Senator
- In office 23 April 1975 – 27 October 1977
- In office 22 July 1954 – 1 June 1973
- Constituency: Agricultural Panel

Personal details
- Born: 1 March 1907 Farranfore, County Kerry, Ireland
- Died: 20 September 1998 (aged 91) Melbourne, Australia
- Party: Fine Gael
- Spouse: Barbara Prendergast
- Children: 7

= Micheál Prendergast =

Irish farmer, businessman and politician (c.1921–1998)

Micheál Anthony Prendergast (c.1921 – 25 March 1998) was an Irish farmer and trader, businessman and company director, and Fine Gael politician.

He was born in Farranfore, County Kerry and was raised in Kilcock, County Kildare. He married Barbara from Australia in 1959, and they had one son and six daughters.

He was a member of the Irish Live Stock Exporters' and Traders' Association and was its chairman in 1961 and 1969. He was a member of the national executive of the Irish Livestock Trade and was its chairman in 1970. He was a member of the Dublin Port and Docks Board. He spent many years in the livestock export business.
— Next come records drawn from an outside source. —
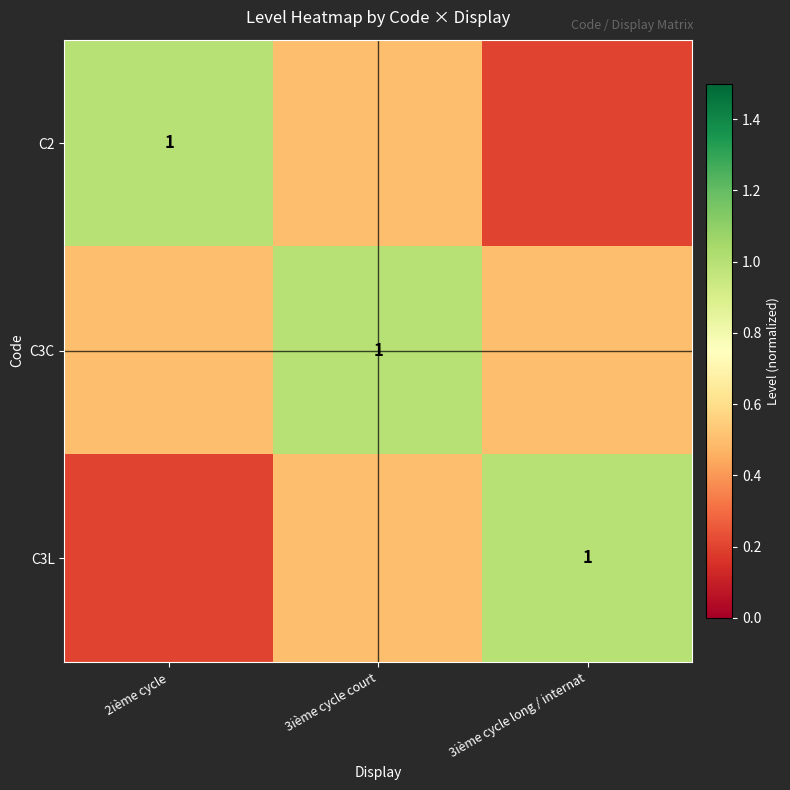

At how many categories does at least one series exceed 0?

3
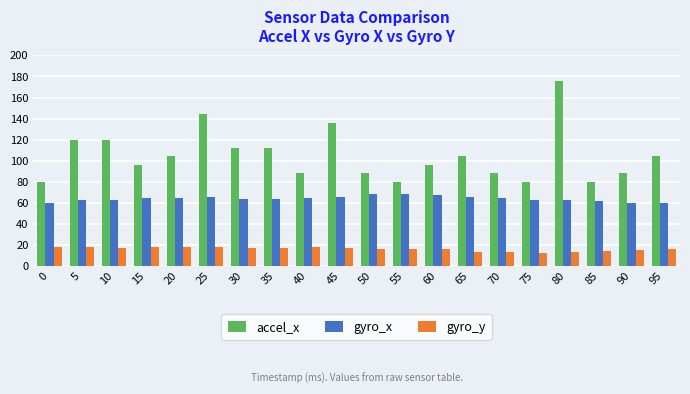

What is the difference between the maximum and minimum values in the gyro_x series?

8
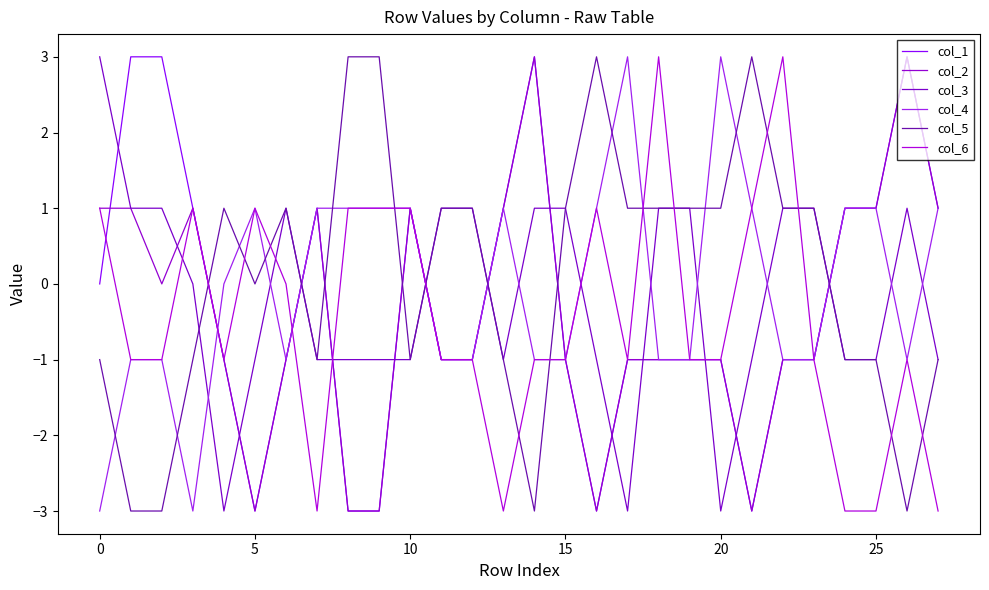

What is the value of the col_2 point at the 28th from the left?

1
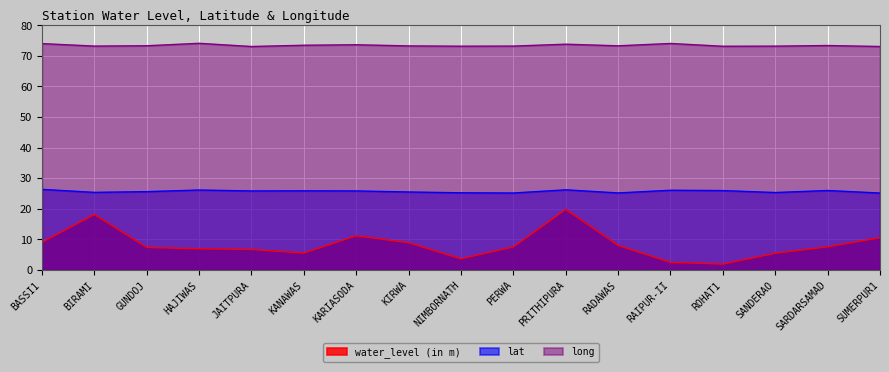

How many values in the water_level (in m) series exceed 7?

10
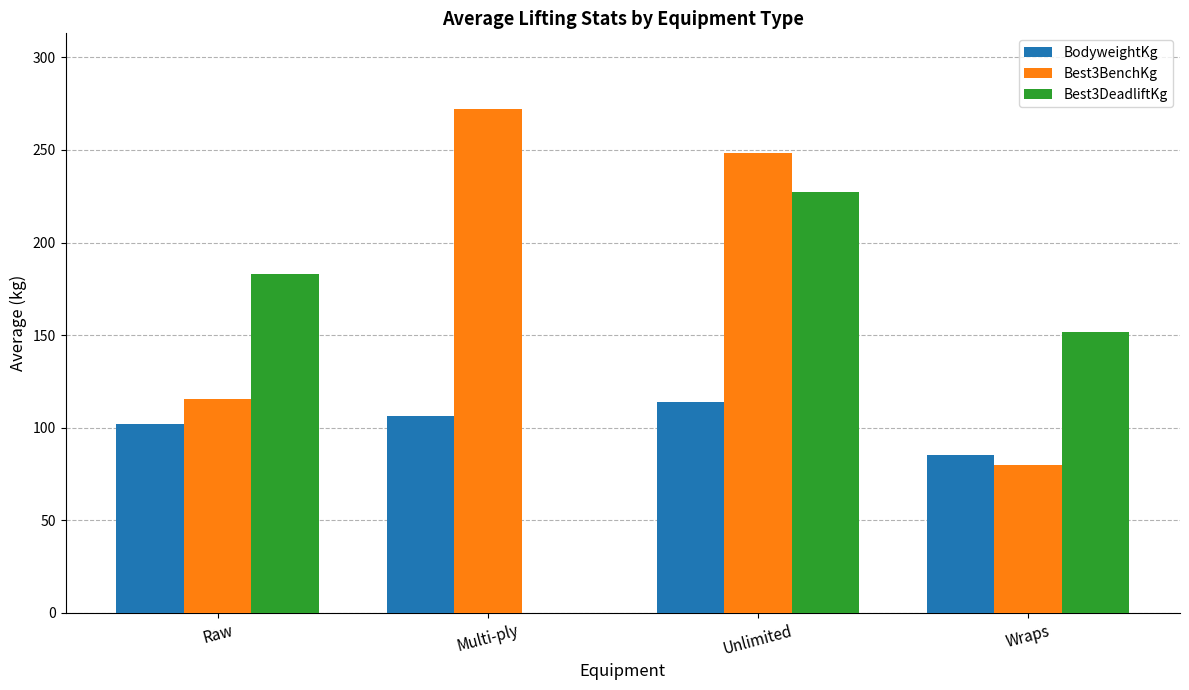

Reading right to left, transcribe all the data shown in this chart.

BodyweightKg: Wraps=85.5	Unlimited=113.7	Multi-ply=106.4	Raw=102.1
Best3BenchKg: Wraps=80.1	Unlimited=248.6	Multi-ply=272.2	Raw=115.7
Best3DeadliftKg: Wraps=152.0	Unlimited=227.4	Multi-ply=0.0	Raw=183.0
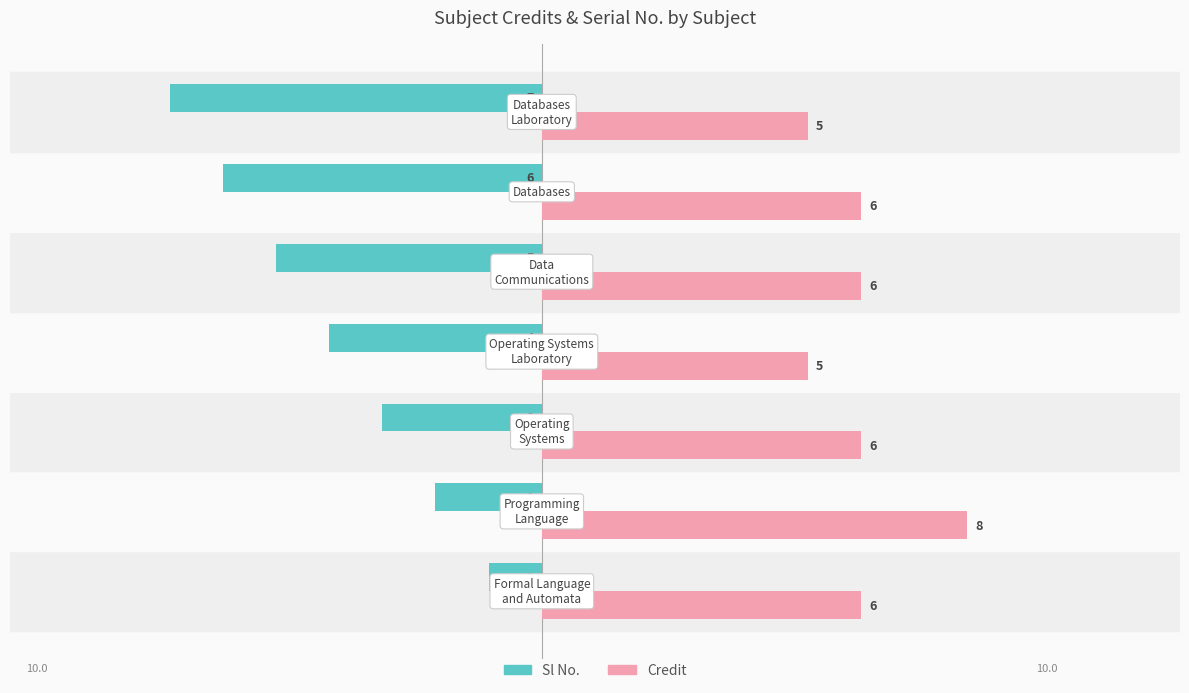

Which series has the largest total across all categories?

Credit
He was a council member of the Agricultural Institute, now known as Teagasc, from 1960 to 1963.

He was a member of Seanad Éireann from 1954 to 1973 and from 1975 to 1977. He was first elected to the Seanad in 1954 by the Agricultural Panel. He did not contest the 1973 election but was elected in a by-election on 23 April 1975 by the Administrative Panel, replacing Seán Brosnan who had been elected to Dáil Éireann. He lost his seat at the 1977 election.

He retired to Australia in 1986 and died in Melbourne in 1998.